%L, subnets and dns resolution Xmas problem

Dan "Effugas" Kaminsky effugas at best.com
Fri Dec 25 08:56:34 GMT 1998


Merry Xmas!

Your problem is not with Samba.  Here's the issue:  Suppose, on an NT
machine, you type something like:

start \\10.0.0.3

NT does something along the lines of:

1.  Query the service list of the IP given.
2.  Grep for the relevant hex name that identifies the Netbios Name
3.  Connect to the IP using the Netbios Name.

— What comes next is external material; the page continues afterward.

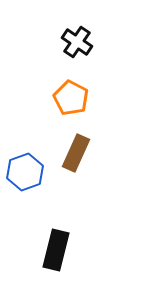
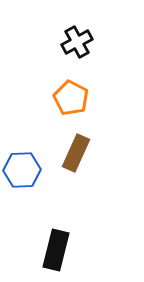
black cross: rotated 28 degrees clockwise
blue hexagon: moved 3 px left, 2 px up; rotated 18 degrees clockwise
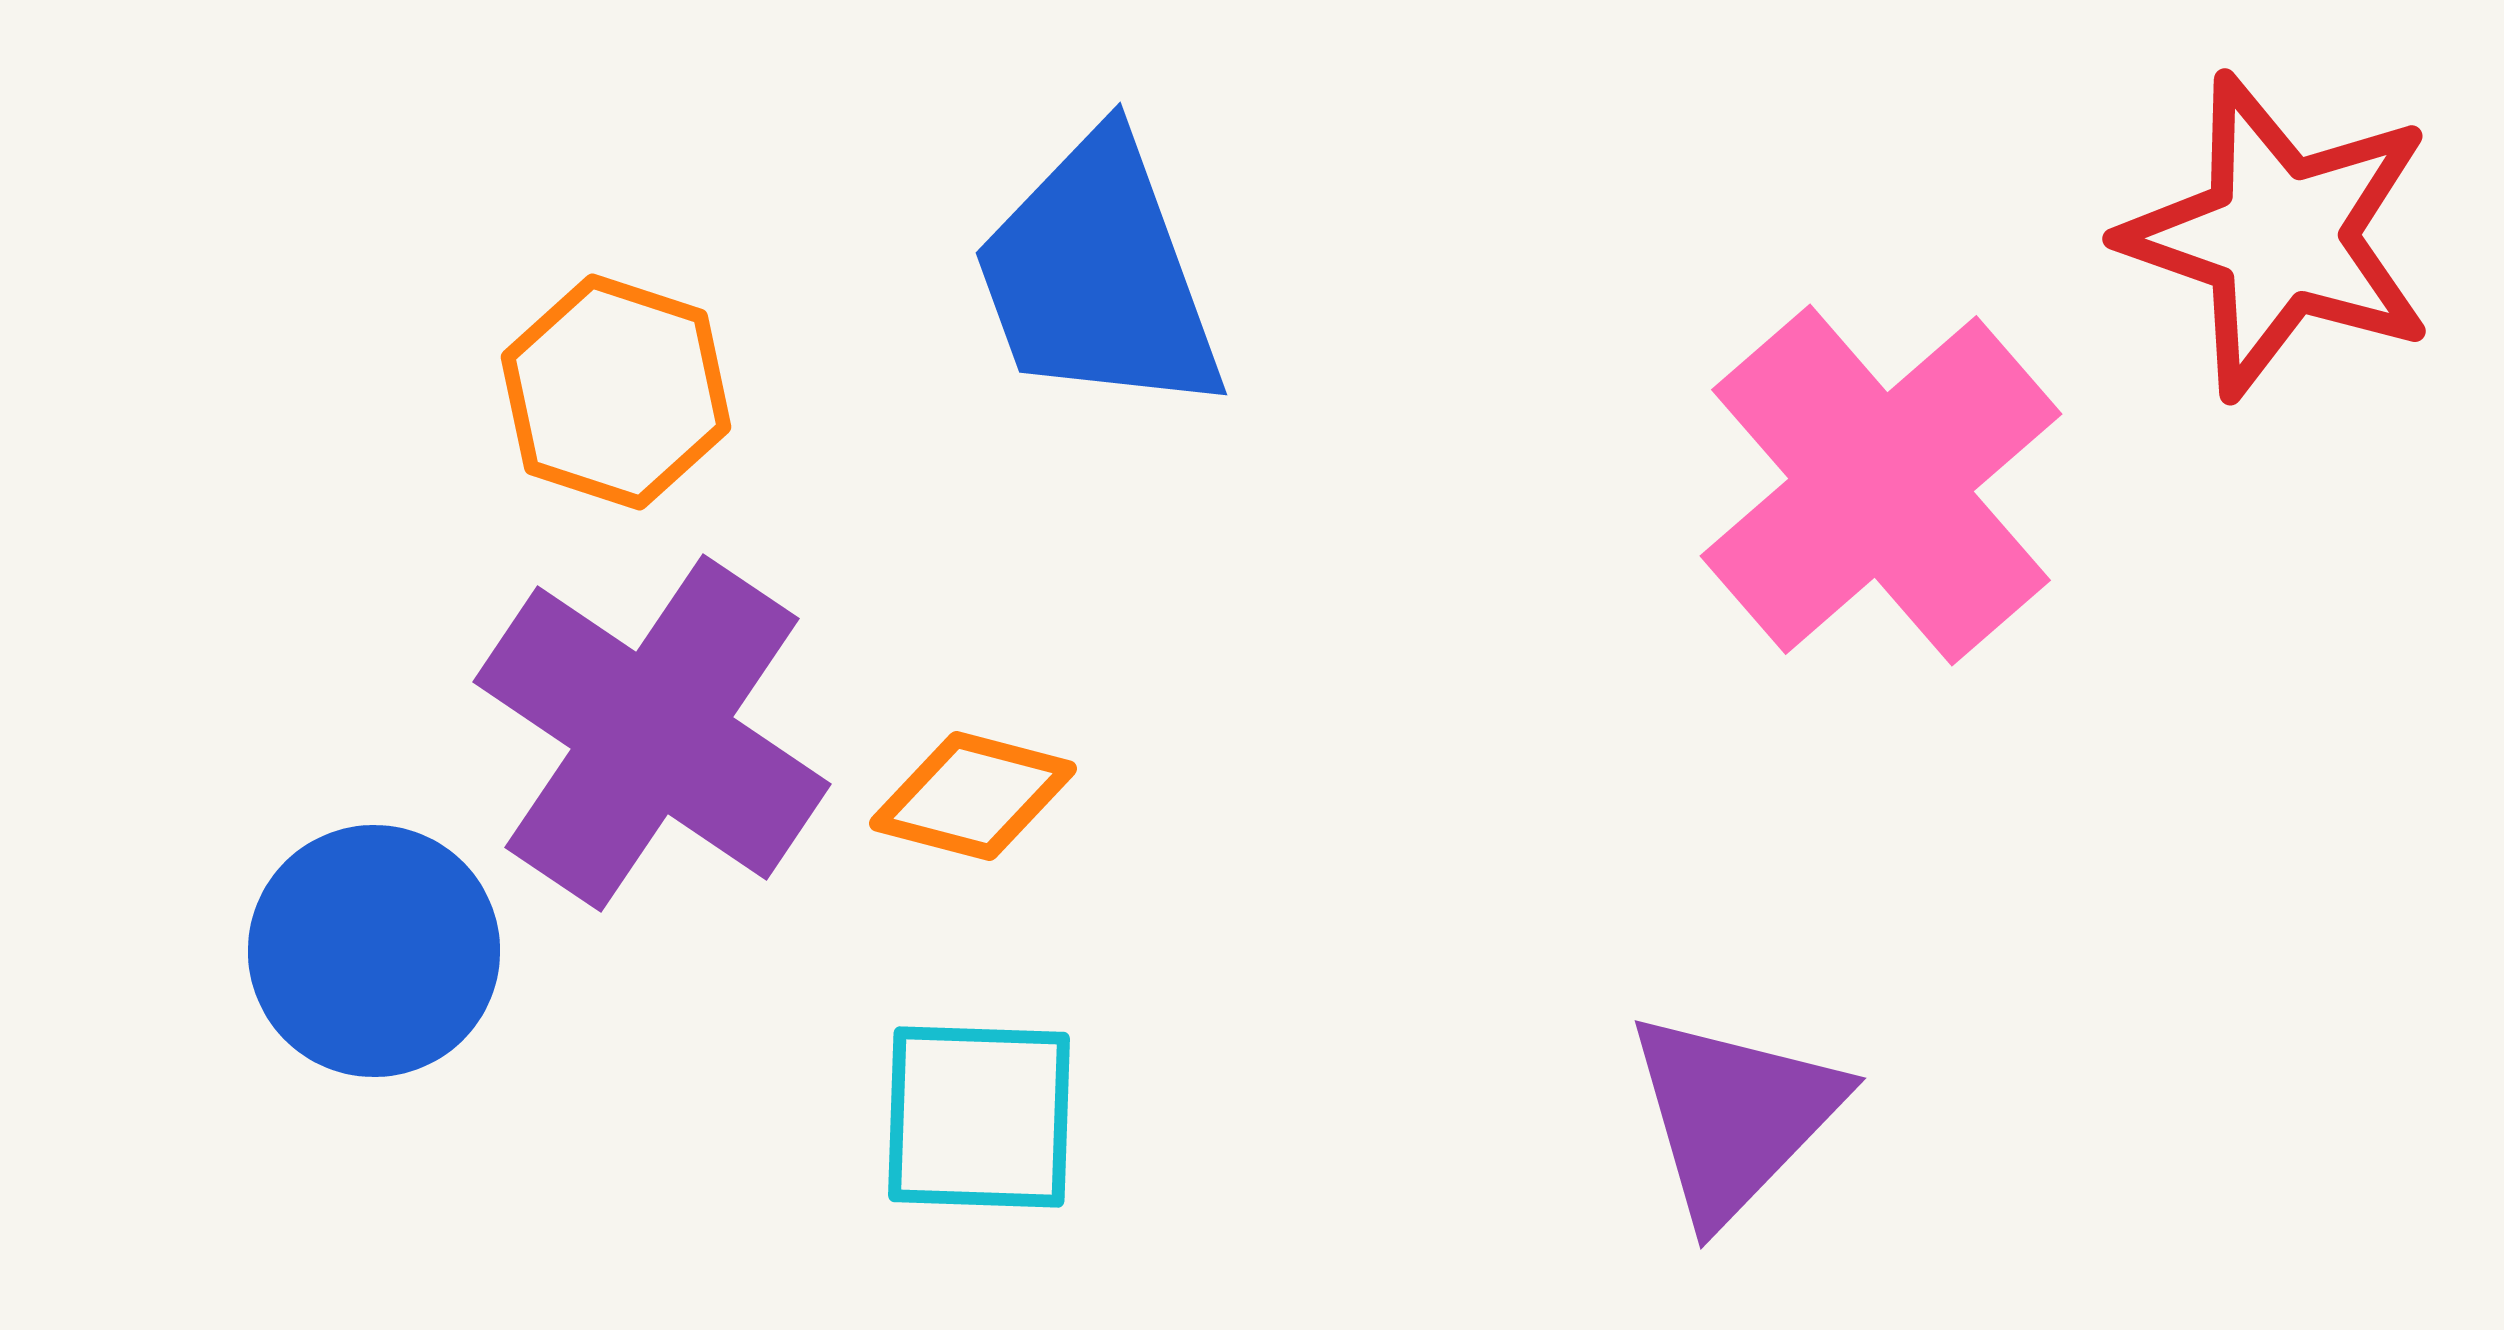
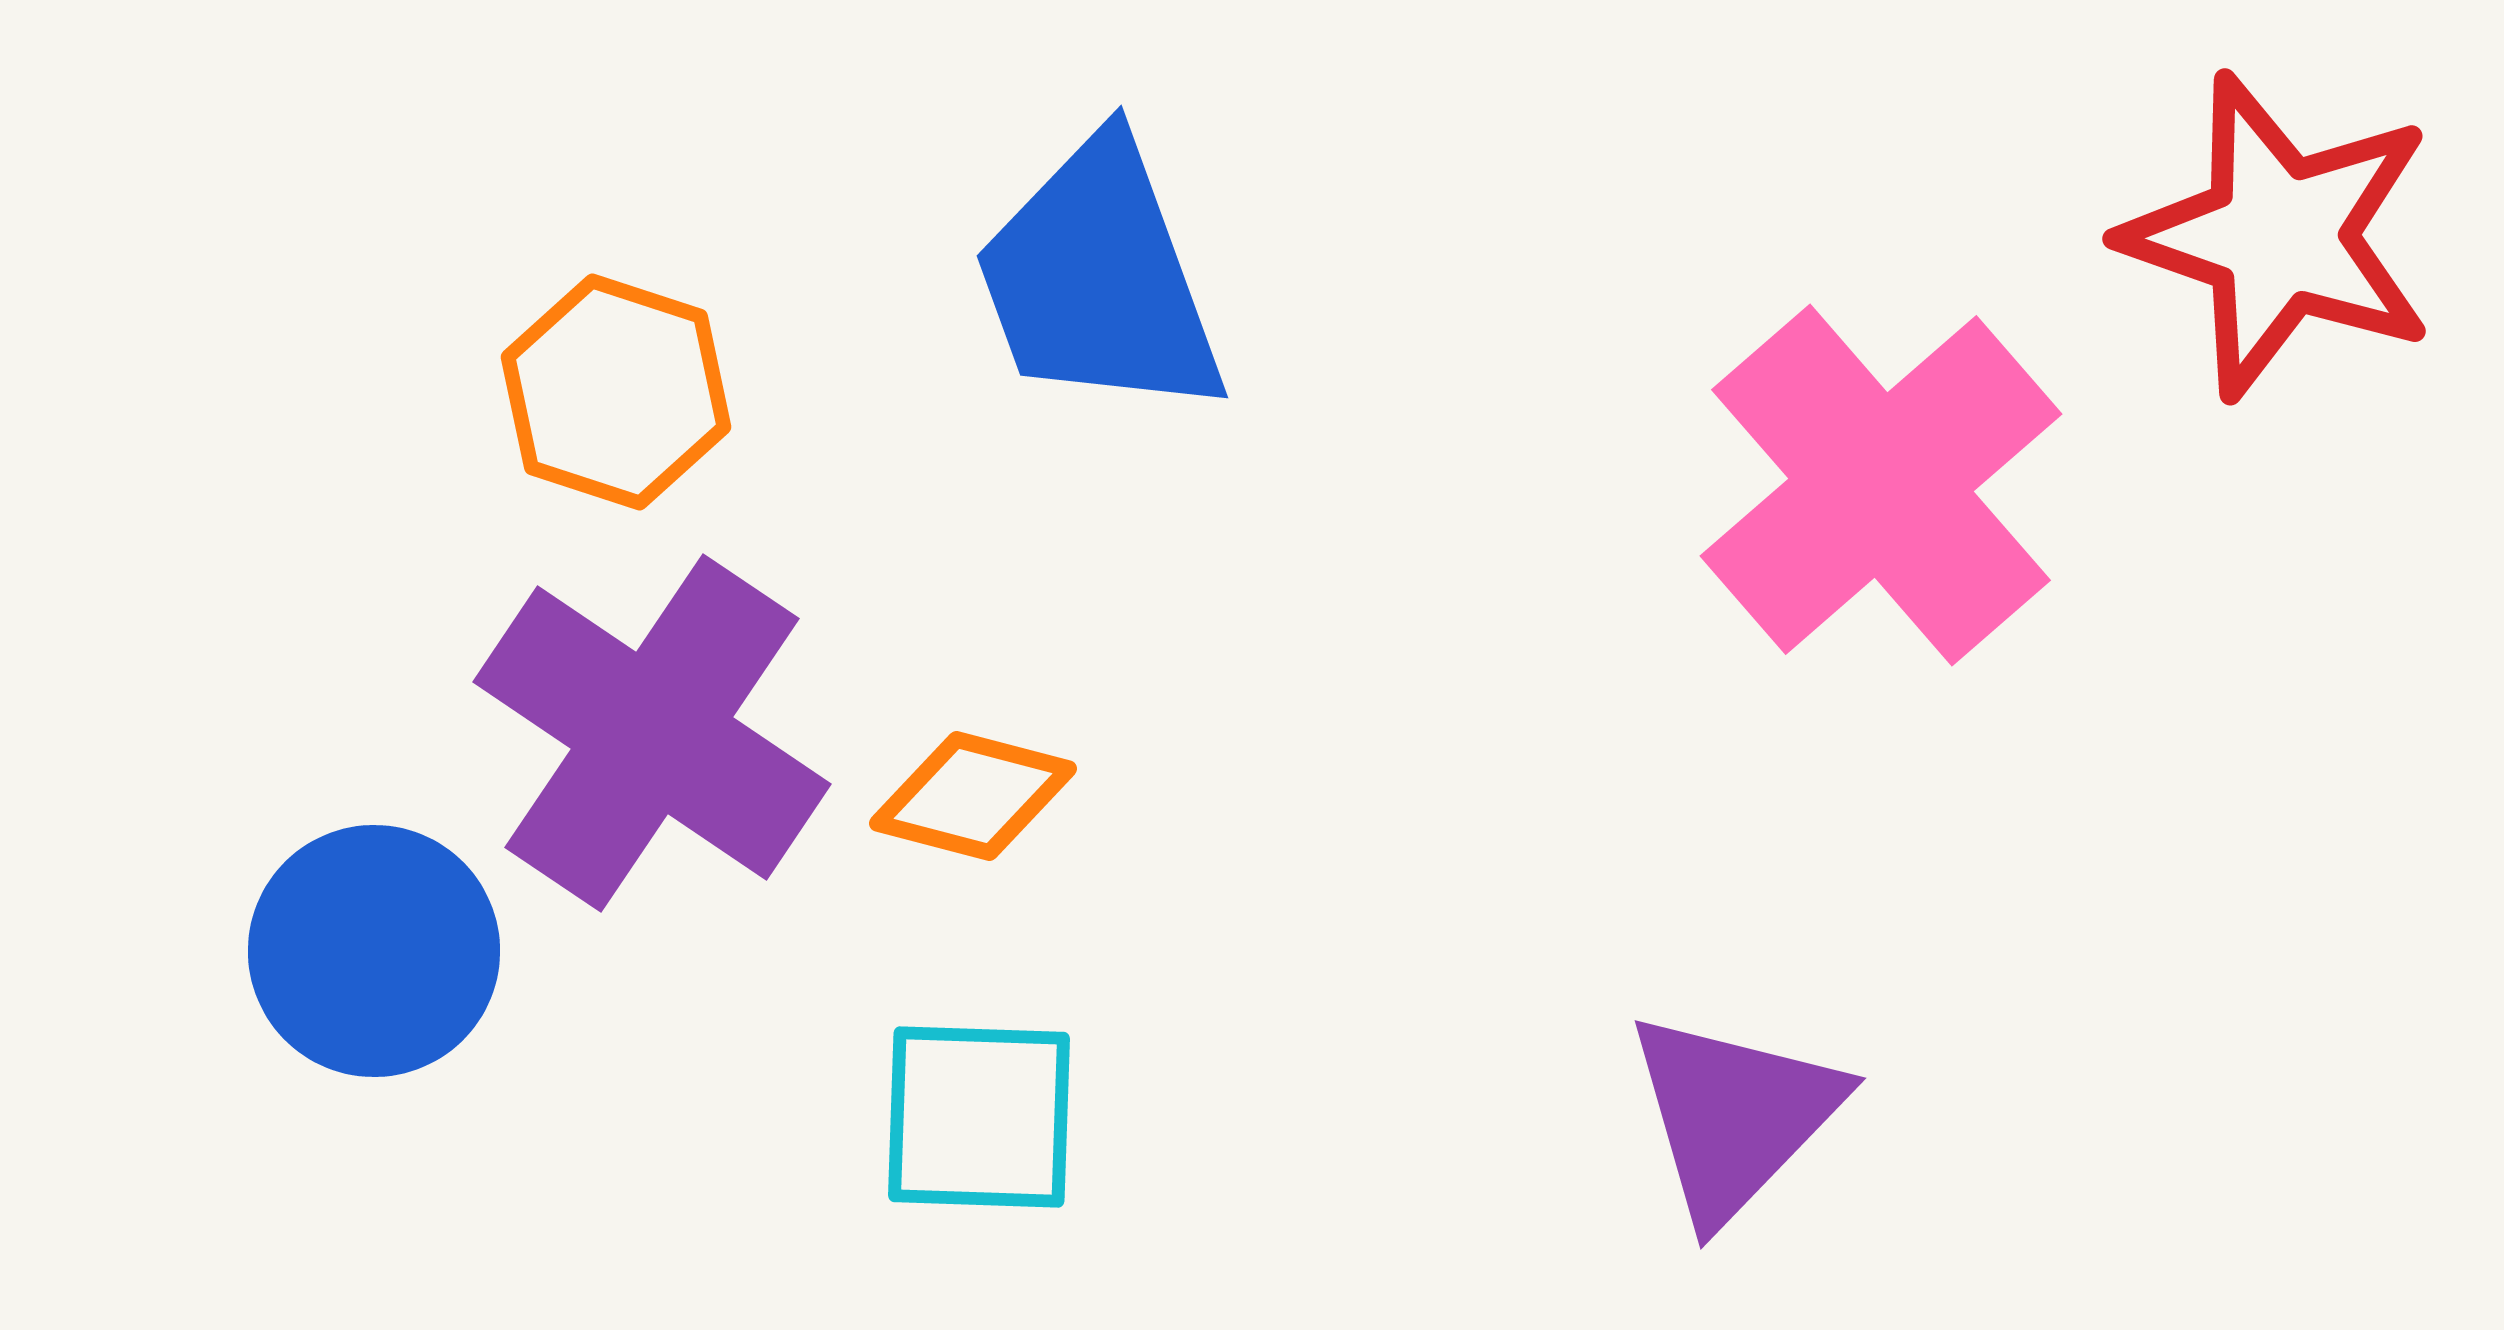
blue trapezoid: moved 1 px right, 3 px down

This happens, by the way, to be a very good system, and is something I'd
like to see smbclient support, although smbclient should do it right and
have alias support.

Now, 95/98 act very similarly, but can not be fed an IP directly.  However,
they CAN be configured to lookup NetBIOS names via DNS, at which point they
act as above.  Note, this means they lost the original identity of the
"requested servicename"--Windows SMB has no concept of aliases.  (Note--I
know nothing of the datastream--it's *very* conceivable that the requested
servicename lies somewhere, and thus can be extracted by Samba.  Why don't
you do a little LAN sniffing and report the results?)

The solution given--using virtual addresses--seems rather nightmarish to
implement.  You'd have to hand-hack the way nmbd and smbd start up to
display a different Netbios *NAME* for each interface.  I don't know off
hand how you'd do that.  Now, what MIGHT work would be to remote announce to
subnets you wanted to be able to see your server.  You may or may not need
to remove from DNS too.  Note, I've never seen Remote Announce actually
work, but we have a funky install around these parts :-)

Please post if something I said helped you in any way.